Export All Leads and All Activities

Vinz
Level 1

Export All Leads and All Activities

Hello,

 

I need to export regularly (every month) into excel all the leads and activities that we have since the beginning of the year.

I am seeking for advice regarding the best option (most efficient and best performing) to handle this.

 

So far i am handling it with a python script that is extracting these data with the bulk API.

However it runs quite slowly (5-10 min) because of the 30-day batches that needed to be implemented to make it work.

I am wondering whether there is a better option. We don't have so many leads or activities (below 100k per year).

Would you have any idea/suggestion?

 

Thanks for your support

Vinz

 

3 REPLIES 3
SanfordWhiteman
Level 10 - Community Moderator

Re: Export All Leads and All Activities

Why are you exporting the same Leads over and over? This seems like a poor design.

 

Similarly, while Activities do need to be reconciled with back-dated, recently-promoted Munchkin sessions, this (a) only applies to web activities, and (b) you still only need to go back 90 days.

 

Not sure why 5-10 minutes once a month is bad. What’s the actual concern here?

Vinz
Level 1

Re: Export All Leads and All Activities

Hi SanfordWhiteman

 

Thanks for taking the time to respond. I appreciate your insights.

I understand your concerns about the design and the frequency of exporting leads. However, I believe that for the scale of data I’m working with—just a few hundred or thousand rows—this shouldn’t pose a significant issue. My main goal is to ensure that the process is efficient, especially since I expect the export to run in less than 15 seconds.
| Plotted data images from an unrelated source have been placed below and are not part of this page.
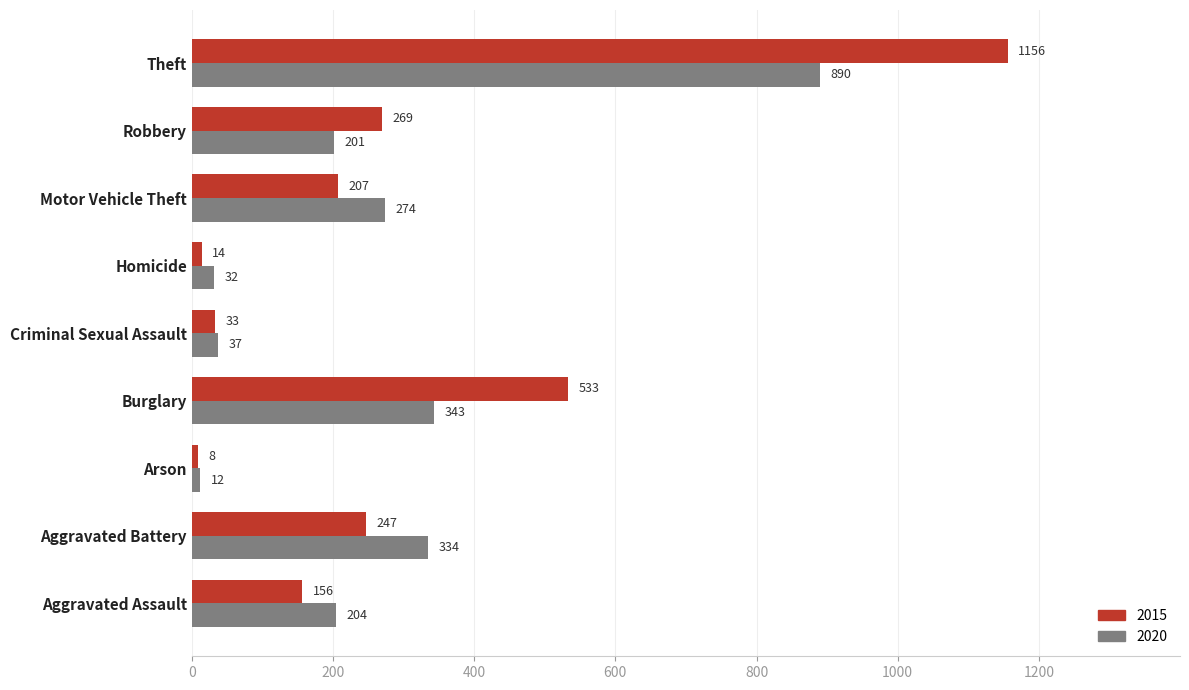

At Aggravated Battery, list the series in order from largest to smallest.

2020, 2015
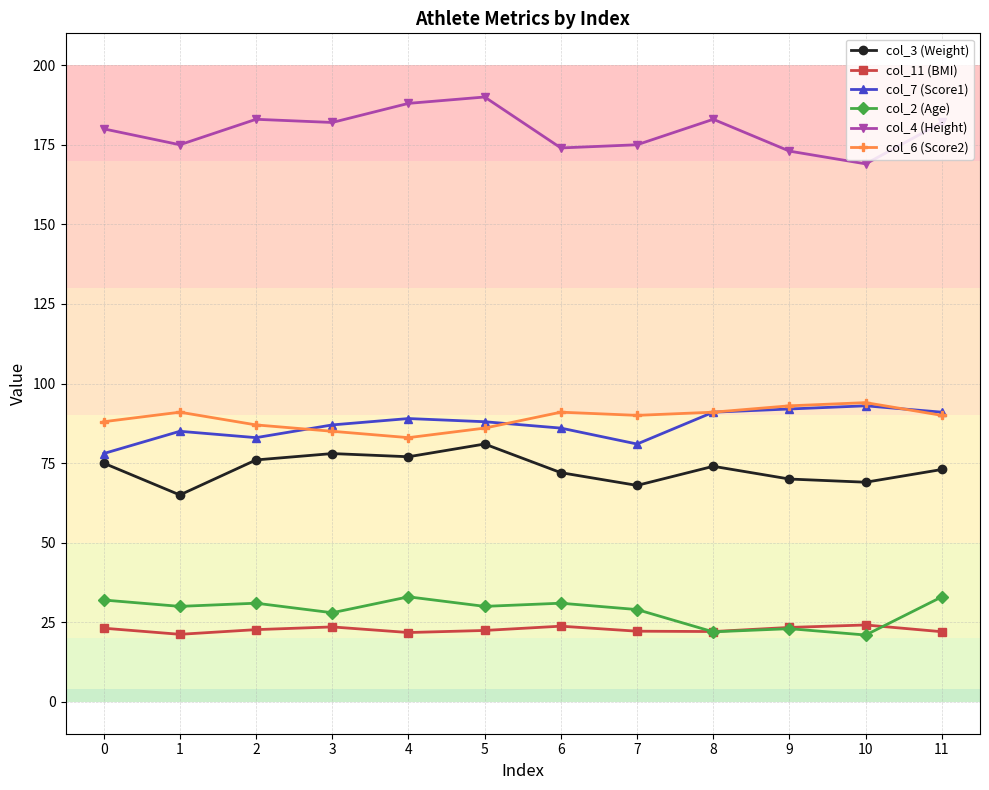

Does the chart have visible grid lines?

Yes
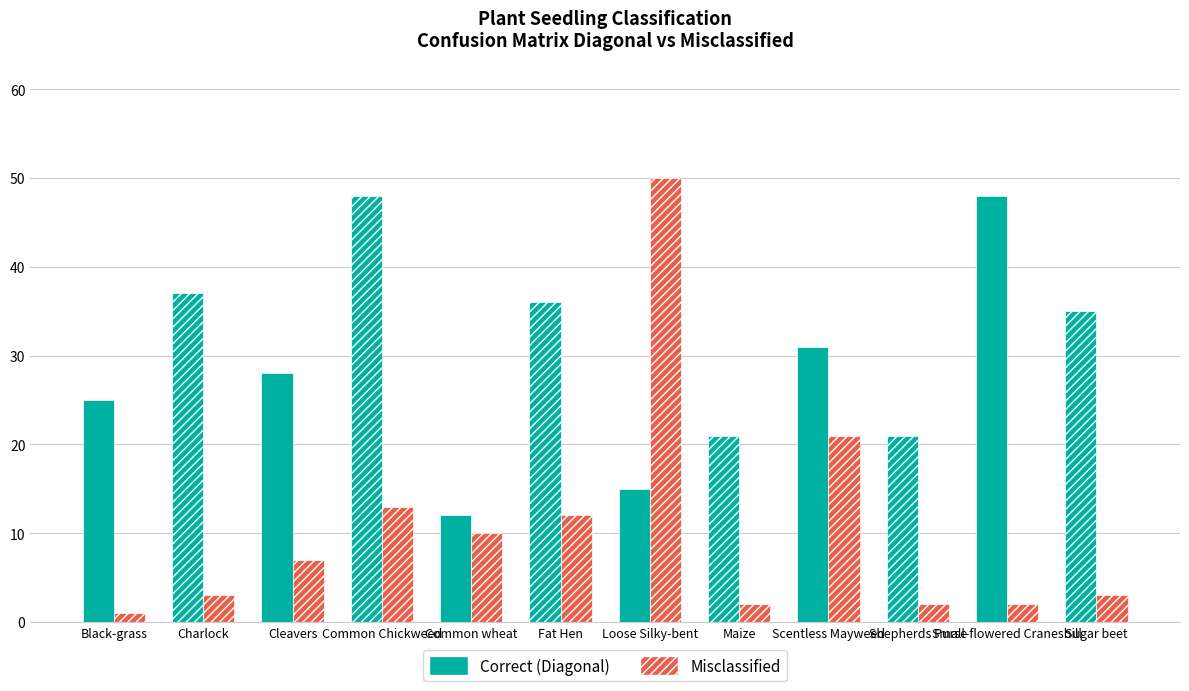

What is the highest value of the Correct (Diagonal) series?

48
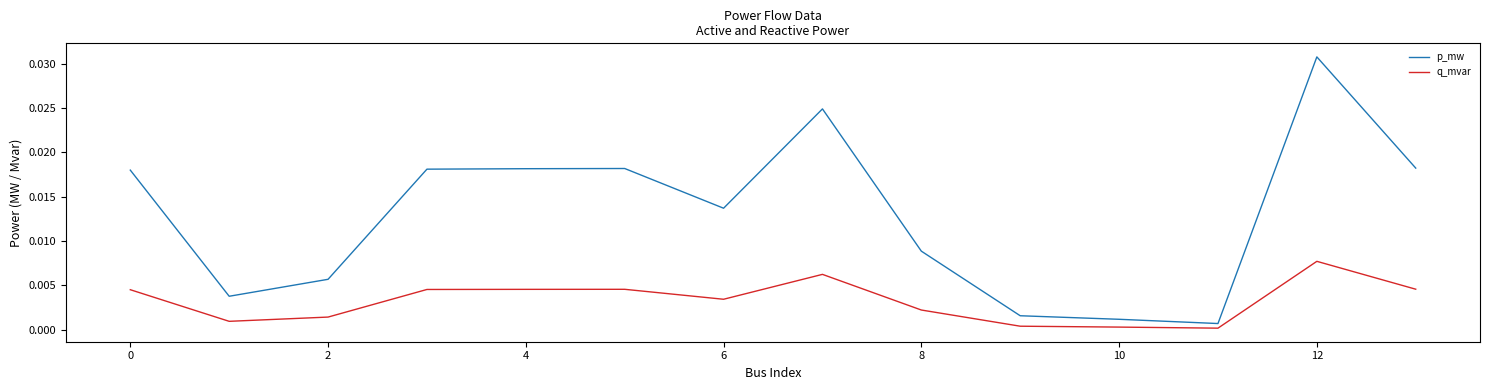

How many series are shown in this chart?

2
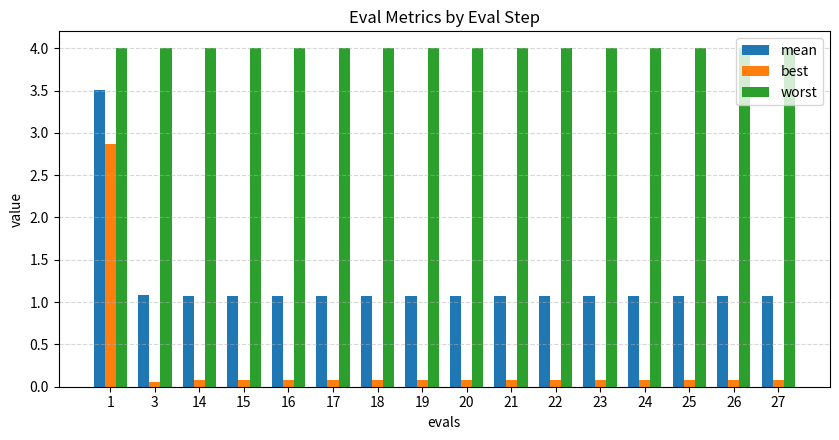

What is the total value across all series at 27?

5.2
Could you share what methods or best practices you recommend for exporting data effectively? Any specific tools or approaches that have worked well for you would be greatly appreciated.
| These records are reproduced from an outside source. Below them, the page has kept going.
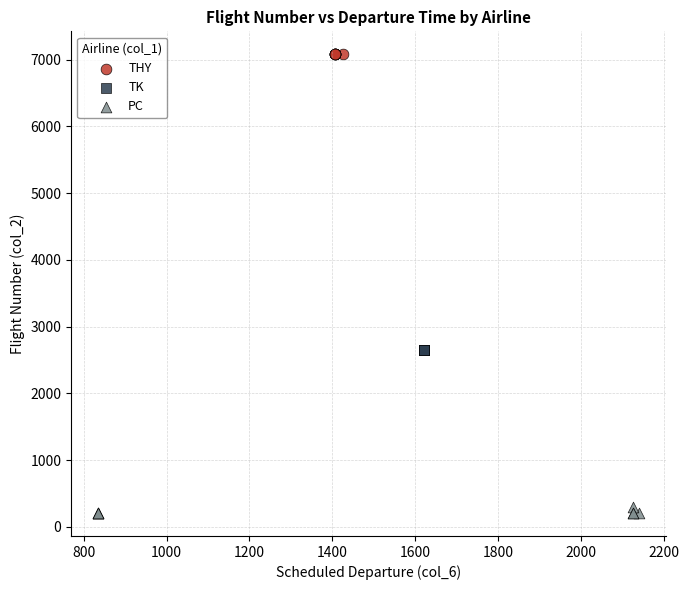

Which series contains the lowest Y value?

PC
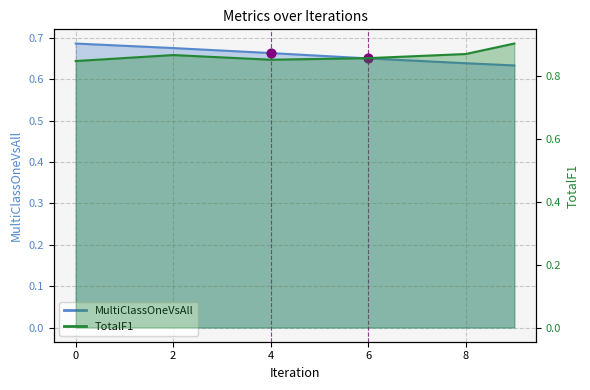

Is the value of MultiClassOneVsAll at 8 greater than the value of TotalF1 at 2?

No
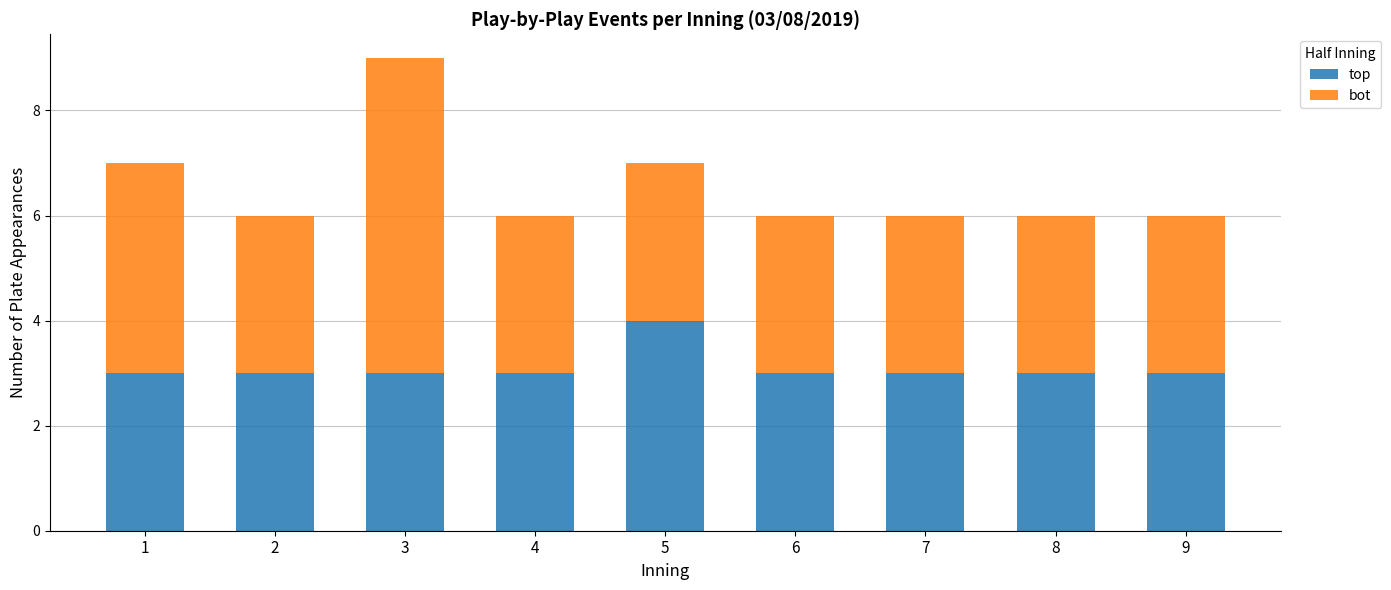

What are all the series names shown in the legend?

top, bot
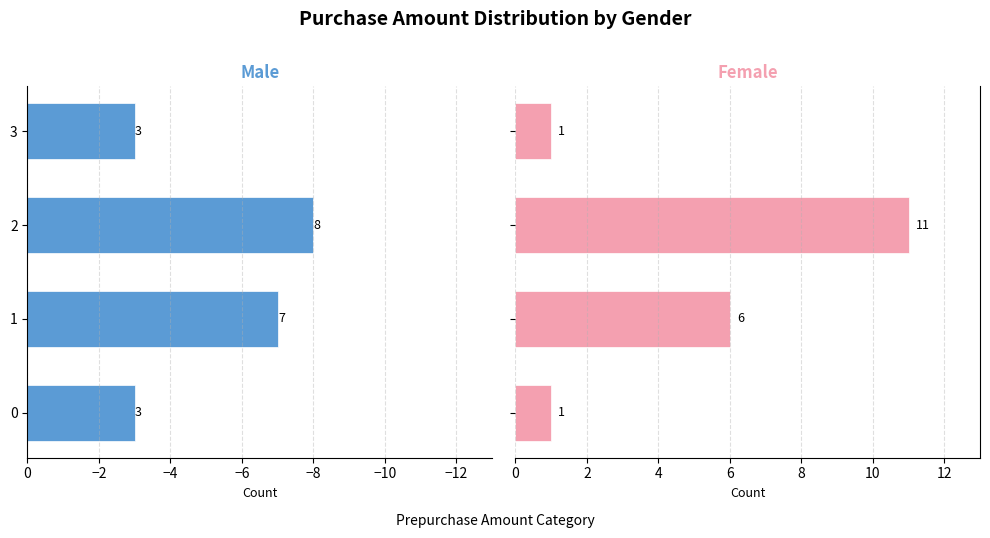

What is the maximum value for Male?

-3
Thanks again for your help!

 

SanfordWhiteman
Level 10 - Community Moderator

Re: Export All Leads and All Activities

If you’re using the Bulk Extract API, it’s just not feasible to get a year of data in 15 seconds.

 

And this stays true even if you follow the correct practice of only getting the past 1 month of leads, the past 1 month of append-only activities, and past 3 months of possibly backfilled activities.

 

Even with just those 5 jobs, the Bulk Extract API’s Create-Enqueue-Poll-Download process simply isn’t designed to deliver instant-on streams of low-volume data; it’s designed to deliver high-volume data to large files on disk with a few simple API requests.

 

In contrast, the paginated Bulk Export API can consumes a massive amount of calls and requires more client-side logic to achieve the same result. For very small lead/activity fetches, the paginated API certainly can be faster — for example, getting all the people who filled out a form in the the past 10 days and who are in a certain static List — but you seem to have bound yourself to getting everything from the past year, even if you have 75% of it from last time. So paginated won’t help you.

 

I suggest pursuing caching strategies so you don’t download the same data over and over when it’s guaranteed not to have changed.